We report two cases of HIVICK secondary to Syphilis, where renal biopsies showed the presence of diffuse proliferative glomerulonephritis associated with crescents, benzathine penicillin G plus methylprednisolone pulse therapy were promptly administrated, and resolution of glomerular proteinuria and renal function supports syphilis as the cause of renal disease. Complete resolution of renal manifestations after antisyphilitic therapy is the rule in patients with syphilitic nephrotic or nephritic syndrome, regardless of the presence of HIV infection or of corticosteroids administration [16,17]

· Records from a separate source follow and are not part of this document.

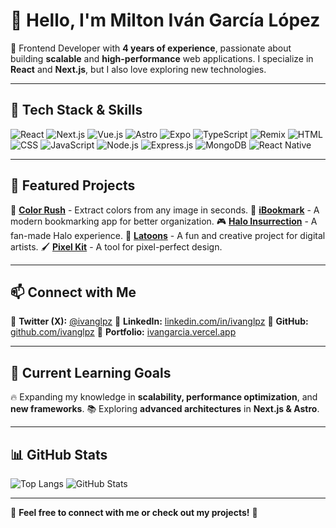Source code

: <!-- # Milton Ivan Garcia Lopez

I am a passionate programming professional with more than 3 years of experience in web application development. Throughout my career, I have maintained a constant commitment to quality and continuous improvement, which has generated a significant impact on my previous work by applying good programming practices.

[Website](https://ivangarcia.vercel.app/)

**Skills**

![skills](https://ivangarcia.vercel.app/skillscover.svg?raw=true)

<img src="https://github-readme-stats.vercel.app/api/top-langs/?username=ivanglpz&layout=compact" alt="top lang"/>

<img src="https://github-readme-stats.vercel.app/api?username=ivanglpz" alt="stats" /> -->

# 👋 Hello, I'm Milton Iván García López

🚀 Frontend Developer with **4 years of experience**, passionate about building **scalable** and **high-performance** web applications.
I specialize in **React** and **Next.js**, but I also love exploring new technologies.

---

## 🚀 Tech Stack & Skills

![React](https://img.shields.io/badge/React-20232A?style=for-the-badge&logo=react&logoColor=61DAFB)
![Next.js](https://img.shields.io/badge/Next.js-000000?style=for-the-badge&logo=nextdotjs&logoColor=white)
![Vue.js](https://img.shields.io/badge/Vue.js-4FC08D?style=for-the-badge&logo=vuedotjs&logoColor=white)
![Astro](https://img.shields.io/badge/Astro-FF5D01?style=for-the-badge&logo=astro&logoColor=white)
![Expo](https://img.shields.io/badge/Expo-000020?style=for-the-badge&logo=expo&logoColor=white)
![TypeScript](https://img.shields.io/badge/TypeScript-007ACC?style=for-the-badge&logo=typescript&logoColor=white)
![Remix](https://img.shields.io/badge/Remix-000000?style=for-the-badge&logo=remix&logoColor=white)
![HTML](https://img.shields.io/badge/HTML-E34F26?style=for-the-badge&logo=html5&logoColor=white)
![CSS](https://img.shields.io/badge/CSS-1572B6?style=for-the-badge&logo=css3&logoColor=white)
![JavaScript](https://img.shields.io/badge/JavaScript-F7DF1E?style=for-the-badge&logo=javascript&logoColor=black)
![Node.js](https://img.shields.io/badge/Node.js-339933?style=for-the-badge&logo=nodedotjs&logoColor=white)
![Express.js](https://img.shields.io/badge/Express-000000?style=for-the-badge&logo=express&logoColor=white)
![MongoDB](https://img.shields.io/badge/MongoDB-47A248?style=for-the-badge&logo=mongodb&logoColor=white)
![React Native](https://img.shields.io/badge/React_Native-61DAFB?style=for-the-badge&logo=react&logoColor=black)

---

## 💼 Featured Projects

🚀 **[Color Rush](http://colorush.vercel.app/)** - Extract colors from any image in seconds.
📖 **[iBookmark](https://ibookmark.vercel.app/login)** - A modern bookmarking app for better organization.
🎮 **[Halo Insurrection](https://insurrectionce.vercel.app/)** - A fan-made Halo experience.
🎨 **[Latoons](https://latoons.vercel.app/)** - A fun and creative project for digital artists.
🖌 **[Pixel Kit](https://pixel-kit.vercel.app/)** - A tool for pixel-perfect design.

---

## 📫 Connect with Me

📌 **Twitter (X):** [@ivanglpz](https://x.com/ivanglpz)
📌 **LinkedIn:** [linkedin.com/in/ivanglpz](https://www.linkedin.com/in/ivanglpz/)
📌 **GitHub:** [github.com/ivanglpz](https://github.com/ivanglpz)
📌 **Portfolio:** [ivangarcia.vercel.app](https://ivangarcia.vercel.app/)

---

## 🎯 Current Learning Goals

🔥 Expanding my knowledge in **scalability, performance optimization**, and **new frameworks**.
📚 Exploring **advanced architectures** in **Next.js & Astro**.

---

## 📊 GitHub Stats

![Top Langs](https://github-readme-stats.vercel.app/api/top-langs/?username=ivanglpz&layout=compact)
![GitHub Stats](https://github-readme-stats.vercel.app/api?username=ivanglpz)

---

🌟 **Feel free to connect with me or check out my projects!** 🚀

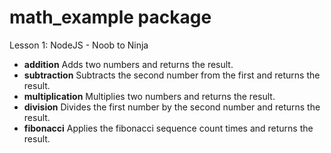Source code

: math_example package
====================
Lesson 1: NodeJS - Noob to Ninja
- **addition** Adds two numbers and returns the result.
- **subtraction** Subtracts the second number from the first and returns the result.
- **multiplication** Multiplies two numbers and returns the result.
- **division** Divides the first number by the second number and returns the result.
- **fibonacci** Applies the fibonacci sequence count times and returns the result.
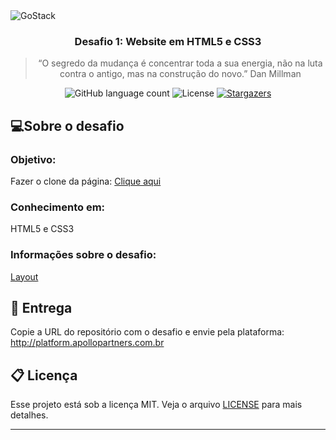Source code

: <img alt="GoStack" src="https://api.apollopartners.com.br/files/105" />
<h3 align="center">
  Desafio 1: Website em HTML5 e CSS3
</h3>

<blockquote align="center">“O segredo da mudança é concentrar toda a sua energia, não na luta contra o antigo, mas na construção do novo.” Dan Millman</blockquote>

<p align="center">  
  <img alt="GitHub language count" src="https://img.shields.io/github/languages/count/Apollo-Group/Projeto-01">

  <img alt="License" src="https://img.shields.io/badge/license-MIT-%2304D361">

  <a href="">
    <img alt="Stargazers" src="https://img.shields.io/github/stars/Apollo-Group/Projeto-01?style=social">
  </a>
</p>

## :computer:Sobre o desafio

### Objetivo:
Fazer o clone da página:
<a href="https://www.figma.com/proto/B2WMzcZfiCaLjIGLcY4VpD/Figma-Basics?node-id=0%3A534&scaling=scale-down" target="_blank" rel="noopener noreferrer">
Clique aqui
</a>

### Conhecimento em:

HTML5 e CSS3

### Informações sobre o desafio:

<a href="https://www.figma.com/proto/B2WMzcZfiCaLjIGLcY4VpD/Figma-Basics?node-id=0%3A534&scaling=scale-down" target="_blank" rel="noopener noreferrer">
Layout
</a>

## :tada: Entrega

Copie a URL do repositório com o desafio e envie pela plataforma: http://platform.apollopartners.com.br

## :clipboard: Licença

Esse projeto está sob a licença MIT. Veja o arquivo [LICENSE](LICENSE) para mais detalhes.

---

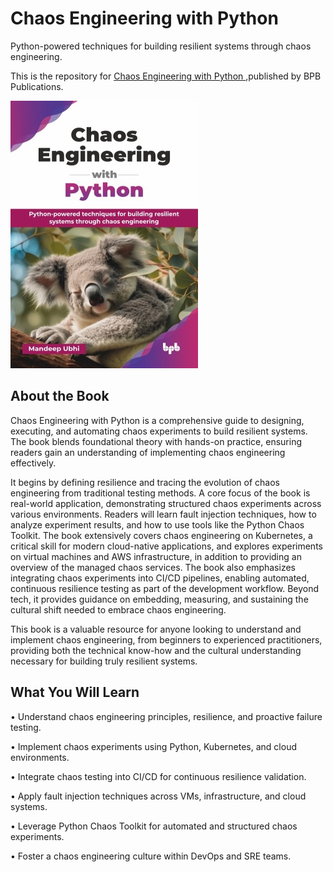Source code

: # Chaos Engineering with Python

Python-powered techniques for building resilient systems through chaos engineering.

This is the repository for [Chaos Engineering with Python
](https://bpbonline.com/products/chaos-engineering-with-python?variant=44459654021320),published by BPB Publications.

<img src="9789365892079.jpg">

## About the Book
Chaos Engineering with Python is a comprehensive guide to designing, executing, and automating chaos experiments to build resilient systems. The book blends foundational theory with hands-on practice, ensuring readers gain an understanding of implementing chaos engineering effectively.

It begins by defining resilience and tracing the evolution of chaos engineering from traditional testing methods. A core focus of the book is real-world application, demonstrating structured chaos experiments across various environments. Readers will learn fault injection techniques, how to analyze experiment results, and how to use tools like the Python Chaos Toolkit. The book extensively covers chaos engineering on Kubernetes, a critical skill for modern cloud-native applications, and explores experiments on virtual machines and AWS infrastructure, in addition to providing an overview of the managed chaos services. The book also emphasizes integrating chaos experiments into CI/CD pipelines, enabling automated, continuous resilience testing as part of the development workflow. Beyond tech, it provides guidance on embedding, measuring, and sustaining the cultural shift needed to embrace chaos engineering. 

This book is a valuable resource for anyone looking to understand and implement chaos engineering, from beginners to experienced practitioners, providing both the technical know-how and the cultural understanding necessary for building truly resilient systems.

## What You Will Learn
• Understand chaos engineering principles, resilience, and proactive failure testing. 

• Implement chaos experiments using Python, Kubernetes, and cloud environments.  

• Integrate chaos testing into CI/CD for continuous resilience validation.  

• Apply fault injection techniques across VMs, infrastructure, and cloud systems.  

• Leverage Python Chaos Toolkit for automated and structured chaos experiments.  

• Foster a chaos engineering culture within DevOps and SRE teams.
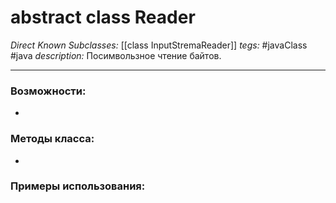 # abstract class Reader
*Direct Known Subclasses:* [[class InputStremaReader]]
*tegs:* #javaClass #java
*description:* Посимвользное чтение байтов. 

---
### Возможности:
- 
### Методы класса:
- 
### Примеры использования:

HAART consisting of at least three drugs active against HIV infection has revolutionized the management of HIV-AIDS and led to a change in the epidemiology of renal diseases in these patients, reducing drastically the incidence of HIVAN. HIVAN remains strongly associated with severe renal failure, black origin and CD4 lower than 200/mL at presentation, mostly in untreated patients or in those that have abandoned the treatment and, more recently, the genetic predisposition has been well described with the identification of a genetic susceptibility locus for the development of HIVAN in African Americans (MYH9/ APOL1) (21). HIVAN almost exclusively affects patients of african american or west african descendent, as result of this genetic predisposition [22]. It has been recommended that the diagnosis of HIVAN is an indication for the initiation of anti-retroviral therapy regardless of CD4+ cell count [23].

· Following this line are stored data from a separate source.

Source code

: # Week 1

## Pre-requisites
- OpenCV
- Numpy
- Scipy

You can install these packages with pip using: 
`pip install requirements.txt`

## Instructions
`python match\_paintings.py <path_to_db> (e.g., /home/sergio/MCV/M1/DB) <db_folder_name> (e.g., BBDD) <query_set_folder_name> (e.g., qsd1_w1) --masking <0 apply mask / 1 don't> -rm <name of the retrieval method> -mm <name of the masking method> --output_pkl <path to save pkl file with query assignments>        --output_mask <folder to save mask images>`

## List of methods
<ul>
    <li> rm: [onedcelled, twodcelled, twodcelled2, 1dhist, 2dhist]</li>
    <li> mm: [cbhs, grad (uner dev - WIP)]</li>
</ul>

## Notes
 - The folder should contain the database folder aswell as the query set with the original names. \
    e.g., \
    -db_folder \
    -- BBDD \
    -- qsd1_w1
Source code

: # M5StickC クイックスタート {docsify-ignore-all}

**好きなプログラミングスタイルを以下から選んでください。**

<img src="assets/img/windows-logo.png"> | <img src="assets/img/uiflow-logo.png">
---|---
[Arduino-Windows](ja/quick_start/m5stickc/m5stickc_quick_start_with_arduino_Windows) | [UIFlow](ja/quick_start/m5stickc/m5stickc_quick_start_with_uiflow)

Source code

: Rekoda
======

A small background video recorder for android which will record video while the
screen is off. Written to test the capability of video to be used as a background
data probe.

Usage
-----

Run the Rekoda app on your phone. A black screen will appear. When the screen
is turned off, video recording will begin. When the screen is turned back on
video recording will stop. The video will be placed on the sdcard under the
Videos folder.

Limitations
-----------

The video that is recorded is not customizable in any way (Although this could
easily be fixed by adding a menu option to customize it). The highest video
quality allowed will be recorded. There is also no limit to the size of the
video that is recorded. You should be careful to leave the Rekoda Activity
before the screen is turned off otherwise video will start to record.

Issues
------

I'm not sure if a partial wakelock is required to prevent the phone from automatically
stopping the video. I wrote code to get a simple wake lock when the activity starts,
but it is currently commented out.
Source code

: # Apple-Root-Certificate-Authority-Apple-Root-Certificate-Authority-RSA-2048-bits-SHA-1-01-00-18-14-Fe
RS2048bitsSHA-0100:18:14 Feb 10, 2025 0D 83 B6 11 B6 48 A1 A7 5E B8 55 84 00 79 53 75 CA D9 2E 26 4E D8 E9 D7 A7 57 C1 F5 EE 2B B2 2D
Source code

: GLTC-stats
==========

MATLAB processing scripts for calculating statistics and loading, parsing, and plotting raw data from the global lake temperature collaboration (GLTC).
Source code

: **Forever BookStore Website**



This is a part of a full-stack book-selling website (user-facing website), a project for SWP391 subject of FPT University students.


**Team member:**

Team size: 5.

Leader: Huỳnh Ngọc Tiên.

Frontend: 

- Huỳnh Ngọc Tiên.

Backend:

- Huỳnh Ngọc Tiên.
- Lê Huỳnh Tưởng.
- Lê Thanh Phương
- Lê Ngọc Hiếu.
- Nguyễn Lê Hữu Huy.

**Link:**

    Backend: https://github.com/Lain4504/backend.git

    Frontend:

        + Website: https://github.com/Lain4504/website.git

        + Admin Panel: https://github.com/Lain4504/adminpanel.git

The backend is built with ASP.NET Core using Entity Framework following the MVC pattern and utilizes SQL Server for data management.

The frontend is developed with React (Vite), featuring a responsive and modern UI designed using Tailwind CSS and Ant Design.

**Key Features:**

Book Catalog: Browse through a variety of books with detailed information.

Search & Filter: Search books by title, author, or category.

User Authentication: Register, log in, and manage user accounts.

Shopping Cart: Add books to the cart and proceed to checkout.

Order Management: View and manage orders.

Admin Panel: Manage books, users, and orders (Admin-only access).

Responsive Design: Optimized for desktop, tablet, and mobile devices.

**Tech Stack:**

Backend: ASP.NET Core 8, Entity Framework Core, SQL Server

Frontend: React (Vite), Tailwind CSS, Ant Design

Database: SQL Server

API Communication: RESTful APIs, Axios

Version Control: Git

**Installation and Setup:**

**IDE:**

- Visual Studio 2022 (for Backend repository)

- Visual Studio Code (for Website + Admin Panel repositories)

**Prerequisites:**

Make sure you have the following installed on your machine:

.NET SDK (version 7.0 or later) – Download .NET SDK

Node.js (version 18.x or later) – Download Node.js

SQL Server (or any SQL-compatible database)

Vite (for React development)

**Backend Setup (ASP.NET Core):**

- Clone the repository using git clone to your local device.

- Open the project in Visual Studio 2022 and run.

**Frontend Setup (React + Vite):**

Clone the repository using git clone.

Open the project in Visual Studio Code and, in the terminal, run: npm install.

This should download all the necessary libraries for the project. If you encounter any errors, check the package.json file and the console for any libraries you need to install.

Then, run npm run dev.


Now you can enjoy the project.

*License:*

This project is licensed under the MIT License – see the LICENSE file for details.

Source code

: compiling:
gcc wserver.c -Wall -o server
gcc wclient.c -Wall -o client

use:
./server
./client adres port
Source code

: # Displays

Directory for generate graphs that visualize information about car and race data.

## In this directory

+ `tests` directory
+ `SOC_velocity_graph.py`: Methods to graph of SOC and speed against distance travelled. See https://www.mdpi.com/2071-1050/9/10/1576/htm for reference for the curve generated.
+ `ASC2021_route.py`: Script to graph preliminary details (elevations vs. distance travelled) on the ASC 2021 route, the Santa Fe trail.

Moreover, with the widespread use of HAART in the treatment of HIV infection a high incidence of renal diseases has been described, mainly acute kidney injury secondary to its nephrotoxic effects. Drug toxicity accounted for nearly 80% of tubulopathy cases. Tubular toxicity was usually observed with a nucleotide analog reverse transcription inhibitor and the Tenofovir accounts for the main cause of tubulopathy [24]. Tenofovir is widely use as first line treatment of HIV infection and undergoes renal clearance by a combination of glomerular filtration and active tubular secretion. Patients receiving tenofovir must be monitored closely for early signs of tubulopathy (i.e., glycosuria, acidosis, mild increase in plasma creatinine levels, and proteinuria), even several months after the initiation of treatment; if there is any sign of tubulopathy, therapy should be stopped as soon as possible to avoid the risk of definitive renal failure [25].

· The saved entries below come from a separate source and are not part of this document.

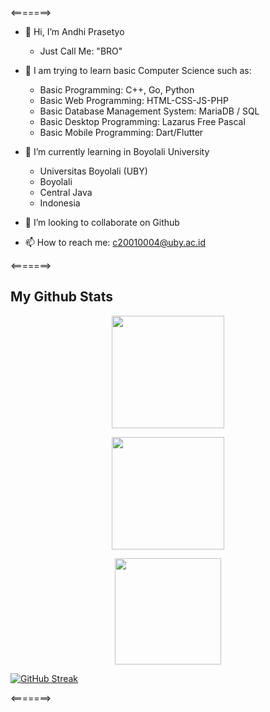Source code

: 
<=======>
- 👋 Hi, I’m Andhi Prasetyo
  - Just Call Me: "BRO"

- 👀 I am trying to learn basic Computer Science such as:
  - Basic Programming: C++, Go, Python
  - Basic Web Programming: HTML-CSS-JS-PHP
  - Basic Database Management System: MariaDB / SQL
  - Basic Desktop Programming: Lazarus Free Pascal
  - Basic Mobile Programming: Dart/Flutter

- 🌱 I’m currently learning in Boyolali University 
  - Universitas Boyolali (UBY)
  - Boyolali
  - Central Java
  - Indonesia

- 💞️ I’m looking to collaborate on Github

- 📫 How to reach me: c20010004@uby.ac.id

<=======>

## My Github Stats

<p align="center">
  <img height="180em" src="https://github-readme-stats-eight-theta.vercel.app/api/top-langs/?username=trebuchet-uby&layout=compact&langs_count=8&theme=algolia"/>
</p>


<p align="center">
<img height="180em" src="https://github-readme-stats.vercel.app/api?username=trebuchet-uby&show_icons=true&hide_border=true&&count_private=true&include_all_commits=true&theme=radical" />
</p>

<p align="center">
  <img height="170em" src="http://github-readme-streak-stats.herokuapp.com?user=trebuchet-uby&theme=dracula)](https://git.io/streak-stats)">
</p>

[![GitHub Streak](http://github-readme-streak-stats.herokuapp.com?user=trebuchet-uby&theme=dracula)](https://git.io/streak-stats)

<=======>

<!---
trebucet/trebucet is a ✨ special ✨ repository because its `README.md` (this file) appears on your GitHub profile.
You can click the Preview link to take a look at your changes.
--->

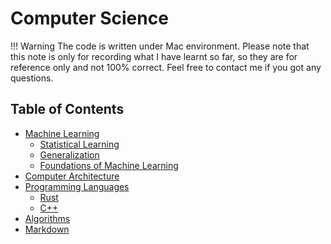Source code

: # Computer Science

!!! Warning
    The code is written under Mac environment. Please note that this note is only for recording what I have learnt so far, so they are for reference only and not 100% correct. Feel free to contact me if you got any questions. 

## Table of Contents
- [Machine Learning](ml)
    - [Statistical Learning](ml/statml)
    - [Generalization](ml/generalization)
    - [Foundations of Machine Learning](ml/fml.md)
- [Computer Architecture](archi)
- [Programming Languages](pl)
    - [Rust](pl/rust)
    - [C++](pl/c++)
- [Algorithms](algo)
- [Markdown](markdown)
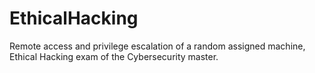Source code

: # EthicalHacking

Remote access and privilege escalation of a random assigned machine, Ethical Hacking exam of the Cybersecurity master.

HAART has provided better treatment options for HIV infection and is making this a chronic instead of fatal infection and the HIVAN incidence was drastically decreased, however, its beneficial effect on HIVICK is not established and the incidence was not changed on last years. As a consequence of HAART, HIV has became a chronic disease, safe sex is practiced less and the incidence of syphilis is rising rapidly nowadays among young people. Therefore, we can expect an increase of HIVICK number secondary to syphilis in these individuals. The syphilis diagnosis must always be thought in HIV infected patients with glomerular renal disease, since the renal lesion of syphilis may be severe, but is highly curable with opportune beginning of appropriate antibiotic therapy.